Workers may be on the hook to pay back the federal government if there is a mistake in their application and they accidentally get paid too much. This is why the state should ensure that they collect records from the companies, rather than rely on self-reported income from workers alone.
In addition, federal law states that workers may access PUA only if they are deemed *ineligible* for state unemployment benefits. While both Secretary Su and Governor Newsom have clarified that gig workers in CA are employees, that AB5 must be enforced (something courts have been saying repeatedly), and that accessing PUA won’t impact CA workers’ classification as employees, it is unclear how the state will treat a worker’s eligibility for traditional unemployment benefits if they approve them for PUA.
CA state unemployment insurance
So, what does all of this mean for gig workers in California?
If you haven’t yet, go to the EDD site and apply for traditional Unemployment Insurance.
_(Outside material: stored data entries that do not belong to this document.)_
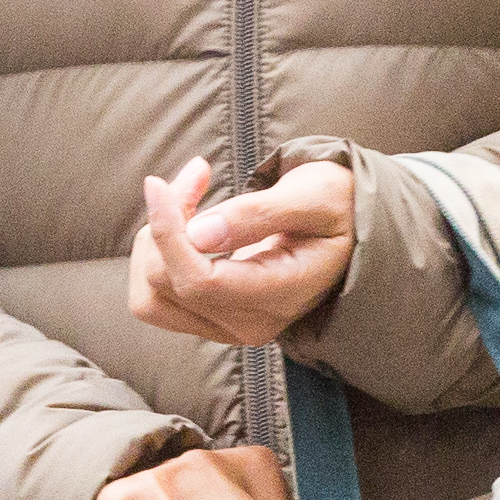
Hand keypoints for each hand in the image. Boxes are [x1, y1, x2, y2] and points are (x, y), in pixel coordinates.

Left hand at [127, 155, 355, 346]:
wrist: (348, 229)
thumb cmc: (337, 206)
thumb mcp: (313, 197)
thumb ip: (258, 215)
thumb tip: (198, 234)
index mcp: (280, 296)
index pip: (200, 282)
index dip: (168, 233)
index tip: (157, 184)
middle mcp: (248, 324)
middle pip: (166, 284)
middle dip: (166, 220)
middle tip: (198, 173)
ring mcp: (226, 326)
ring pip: (150, 295)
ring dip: (156, 239)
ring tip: (190, 192)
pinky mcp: (210, 317)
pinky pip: (157, 294)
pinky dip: (160, 251)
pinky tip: (187, 216)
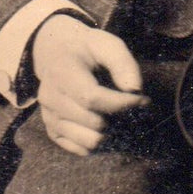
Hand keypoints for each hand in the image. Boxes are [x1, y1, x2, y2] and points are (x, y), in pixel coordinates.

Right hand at [32, 14, 147, 155]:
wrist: (54, 52)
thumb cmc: (86, 48)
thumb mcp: (106, 44)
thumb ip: (122, 63)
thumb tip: (135, 89)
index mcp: (62, 72)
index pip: (92, 98)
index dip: (121, 103)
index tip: (142, 99)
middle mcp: (50, 98)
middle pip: (93, 122)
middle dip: (119, 116)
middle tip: (131, 104)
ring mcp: (49, 117)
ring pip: (89, 141)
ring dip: (110, 131)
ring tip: (116, 113)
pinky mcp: (53, 131)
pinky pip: (82, 149)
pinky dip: (99, 140)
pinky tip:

If you get a letter saying you have $0 in reported wages, follow these directions: https://legalaidatwork.org/wp-content/uploads/2020/04/How-To_Wages-UI_Legal-Aid_Final-2.pdf?fbclid=IwAR3q6nB7SnNjbXedVQ1mqepfr7JvyoS9hZueZ-idlIS3b05ej3pIEBzSKIo . You are eligible for these state benefits.
If you get a denial, appeal it.
Once the PUA funds are available, likely on April 28th, workers can apply through the same website they submitted their unemployment application. However, they should be aware of some of the drawbacks and should work with GWR to demand that worker’s claims be treated fairly.
EDD is saying that funds from PUA will be available between 24-48 hours after a worker applies.
Gig workers should monitor this situation.